PROBLEM TO WORK ON: Return the following entries exactly, word for word.

DATA EXTRACT:
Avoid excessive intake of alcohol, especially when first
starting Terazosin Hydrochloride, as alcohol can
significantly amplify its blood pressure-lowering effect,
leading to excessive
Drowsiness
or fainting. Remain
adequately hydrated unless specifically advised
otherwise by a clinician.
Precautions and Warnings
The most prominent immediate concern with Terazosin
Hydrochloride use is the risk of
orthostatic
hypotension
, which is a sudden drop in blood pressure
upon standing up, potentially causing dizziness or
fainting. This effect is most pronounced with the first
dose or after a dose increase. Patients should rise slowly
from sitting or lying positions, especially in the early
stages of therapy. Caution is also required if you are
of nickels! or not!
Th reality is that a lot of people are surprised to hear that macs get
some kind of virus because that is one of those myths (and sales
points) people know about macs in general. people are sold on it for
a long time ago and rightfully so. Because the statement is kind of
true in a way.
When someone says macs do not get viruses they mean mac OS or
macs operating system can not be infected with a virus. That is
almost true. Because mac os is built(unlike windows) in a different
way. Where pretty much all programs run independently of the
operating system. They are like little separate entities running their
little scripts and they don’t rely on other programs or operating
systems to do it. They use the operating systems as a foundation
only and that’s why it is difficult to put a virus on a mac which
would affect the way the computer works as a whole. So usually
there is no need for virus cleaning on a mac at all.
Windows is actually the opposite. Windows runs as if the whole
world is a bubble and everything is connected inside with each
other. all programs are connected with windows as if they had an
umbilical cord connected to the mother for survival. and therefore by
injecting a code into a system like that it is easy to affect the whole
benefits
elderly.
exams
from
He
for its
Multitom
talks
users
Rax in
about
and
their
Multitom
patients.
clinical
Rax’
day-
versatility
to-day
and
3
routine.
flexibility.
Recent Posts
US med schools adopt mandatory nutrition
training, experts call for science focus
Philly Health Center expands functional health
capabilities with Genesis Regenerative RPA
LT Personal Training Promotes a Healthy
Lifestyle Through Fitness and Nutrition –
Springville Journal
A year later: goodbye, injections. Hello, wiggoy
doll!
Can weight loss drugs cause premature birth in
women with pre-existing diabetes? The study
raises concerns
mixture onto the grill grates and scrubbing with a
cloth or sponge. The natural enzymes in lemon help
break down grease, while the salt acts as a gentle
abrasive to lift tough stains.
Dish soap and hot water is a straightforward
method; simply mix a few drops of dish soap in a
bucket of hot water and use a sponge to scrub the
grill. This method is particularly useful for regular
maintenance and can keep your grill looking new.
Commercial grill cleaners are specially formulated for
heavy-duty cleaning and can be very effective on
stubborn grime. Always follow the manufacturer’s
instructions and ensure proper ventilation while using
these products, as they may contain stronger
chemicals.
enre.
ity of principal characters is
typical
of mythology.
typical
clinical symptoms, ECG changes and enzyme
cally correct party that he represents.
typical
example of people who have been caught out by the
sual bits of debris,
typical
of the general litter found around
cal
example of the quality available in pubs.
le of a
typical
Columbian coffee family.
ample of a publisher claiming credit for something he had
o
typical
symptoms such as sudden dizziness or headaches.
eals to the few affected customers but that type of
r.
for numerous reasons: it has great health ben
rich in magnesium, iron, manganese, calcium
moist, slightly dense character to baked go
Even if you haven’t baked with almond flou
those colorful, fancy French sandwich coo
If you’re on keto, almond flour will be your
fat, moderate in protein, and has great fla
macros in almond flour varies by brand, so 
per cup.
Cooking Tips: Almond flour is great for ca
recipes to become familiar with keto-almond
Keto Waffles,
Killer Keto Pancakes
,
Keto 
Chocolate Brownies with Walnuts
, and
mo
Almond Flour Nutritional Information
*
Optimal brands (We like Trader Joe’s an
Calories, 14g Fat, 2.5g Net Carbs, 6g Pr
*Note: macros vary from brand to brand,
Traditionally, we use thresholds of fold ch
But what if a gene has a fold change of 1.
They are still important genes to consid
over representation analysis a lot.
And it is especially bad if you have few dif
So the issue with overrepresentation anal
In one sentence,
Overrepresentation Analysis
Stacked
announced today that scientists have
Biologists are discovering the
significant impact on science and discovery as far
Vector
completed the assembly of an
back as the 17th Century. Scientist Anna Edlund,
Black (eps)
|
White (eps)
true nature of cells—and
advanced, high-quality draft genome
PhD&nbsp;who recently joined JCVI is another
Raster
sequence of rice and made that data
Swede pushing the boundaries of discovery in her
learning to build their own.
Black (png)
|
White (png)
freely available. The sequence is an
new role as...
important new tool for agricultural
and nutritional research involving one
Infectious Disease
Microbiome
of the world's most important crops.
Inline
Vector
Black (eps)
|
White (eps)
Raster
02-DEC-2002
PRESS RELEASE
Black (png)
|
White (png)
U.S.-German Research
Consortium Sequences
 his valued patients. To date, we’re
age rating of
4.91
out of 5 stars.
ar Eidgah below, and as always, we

PROBLEM SOLUTION:
Avoid excessive intake of alcohol, especially when first
starting Terazosin Hydrochloride, as alcohol can
significantly amplify its blood pressure-lowering effect,
leading to excessive
Drowsiness
or fainting. Remain
adequately hydrated unless specifically advised
otherwise by a clinician.
Precautions and Warnings
The most prominent immediate concern with Terazosin
Hydrochloride use is the risk of
orthostatic
hypotension
, which is a sudden drop in blood pressure
upon standing up, potentially causing dizziness or
fainting. This effect is most pronounced with the first
dose or after a dose increase. Patients should rise slowly
from sitting or lying positions, especially in the early
stages of therapy. Caution is also required if you are
of nickels! or not!
Th reality is that a lot of people are surprised to hear that macs get
some kind of virus because that is one of those myths (and sales
points) people know about macs in general. people are sold on it for
a long time ago and rightfully so. Because the statement is kind of
true in a way.
When someone says macs do not get viruses they mean mac OS or
macs operating system can not be infected with a virus. That is
almost true. Because mac os is built(unlike windows) in a different
way. Where pretty much all programs run independently of the
operating system. They are like little separate entities running their
little scripts and they don’t rely on other programs or operating
systems to do it. They use the operating systems as a foundation
only and that’s why it is difficult to put a virus on a mac which
would affect the way the computer works as a whole. So usually
there is no need for virus cleaning on a mac at all.
Windows is actually the opposite. Windows runs as if the whole
world is a bubble and everything is connected inside with each
other. all programs are connected with windows as if they had an
umbilical cord connected to the mother for survival. and therefore by
injecting a code into a system like that it is easy to affect the whole
benefits
elderly.
exams
from
He
for its
Multitom
talks
users
Rax in
about
and
their
Multitom
patients.
clinical
Rax’
day-
versatility
to-day
and
3
routine.
flexibility.
Recent Posts
US med schools adopt mandatory nutrition
training, experts call for science focus
Philly Health Center expands functional health
capabilities with Genesis Regenerative RPA
LT Personal Training Promotes a Healthy
Lifestyle Through Fitness and Nutrition –
Springville Journal
A year later: goodbye, injections. Hello, wiggoy
doll!
Can weight loss drugs cause premature birth in
women with pre-existing diabetes? The study
raises concerns
mixture onto the grill grates and scrubbing with a
cloth or sponge. The natural enzymes in lemon help
break down grease, while the salt acts as a gentle
abrasive to lift tough stains.
Dish soap and hot water is a straightforward
method; simply mix a few drops of dish soap in a
bucket of hot water and use a sponge to scrub the
grill. This method is particularly useful for regular
maintenance and can keep your grill looking new.
Commercial grill cleaners are specially formulated for
heavy-duty cleaning and can be very effective on
stubborn grime. Always follow the manufacturer’s
instructions and ensure proper ventilation while using
these products, as they may contain stronger
chemicals.
enre.
ity of principal characters is
typical
of mythology.
typical
clinical symptoms, ECG changes and enzyme
cally correct party that he represents.
typical
example of people who have been caught out by the
sual bits of debris,
typical
of the general litter found around
cal
example of the quality available in pubs.
le of a
typical
Columbian coffee family.
ample of a publisher claiming credit for something he had
o
typical
symptoms such as sudden dizziness or headaches.
eals to the few affected customers but that type of
r.
for numerous reasons: it has great health ben
rich in magnesium, iron, manganese, calcium
moist, slightly dense character to baked go
Even if you haven’t baked with almond flou
those colorful, fancy French sandwich coo
If you’re on keto, almond flour will be your
fat, moderate in protein, and has great fla
macros in almond flour varies by brand, so 
per cup.
Cooking Tips: Almond flour is great for ca
recipes to become familiar with keto-almond
Keto Waffles,
Killer Keto Pancakes
,
Keto 
Chocolate Brownies with Walnuts
, and
mo
Almond Flour Nutritional Information
*
Optimal brands (We like Trader Joe’s an
Calories, 14g Fat, 2.5g Net Carbs, 6g Pr
*Note: macros vary from brand to brand,
Traditionally, we use thresholds of fold ch
But what if a gene has a fold change of 1.
They are still important genes to consid
over representation analysis a lot.
And it is especially bad if you have few dif
So the issue with overrepresentation anal
In one sentence,
Overrepresentation Analysis
Stacked
announced today that scientists have
Biologists are discovering the
significant impact on science and discovery as far
Vector
completed the assembly of an
back as the 17th Century. Scientist Anna Edlund,
Black (eps)
|
White (eps)
true nature of cells—and
advanced, high-quality draft genome
PhD&nbsp;who recently joined JCVI is another
Raster
sequence of rice and made that data
Swede pushing the boundaries of discovery in her
learning to build their own.
Black (png)
|
White (png)
freely available. The sequence is an
new role as...
important new tool for agricultural
and nutritional research involving one
Infectious Disease
Microbiome
of the world's most important crops.
Inline
Vector
Black (eps)
|
White (eps)
Raster
02-DEC-2002
PRESS RELEASE
Black (png)
|
White (png)
U.S.-German Research
Consortium Sequences
 his valued patients. To date, we’re
age rating of
4.91
out of 5 stars.
ar Eidgah below, and as always, we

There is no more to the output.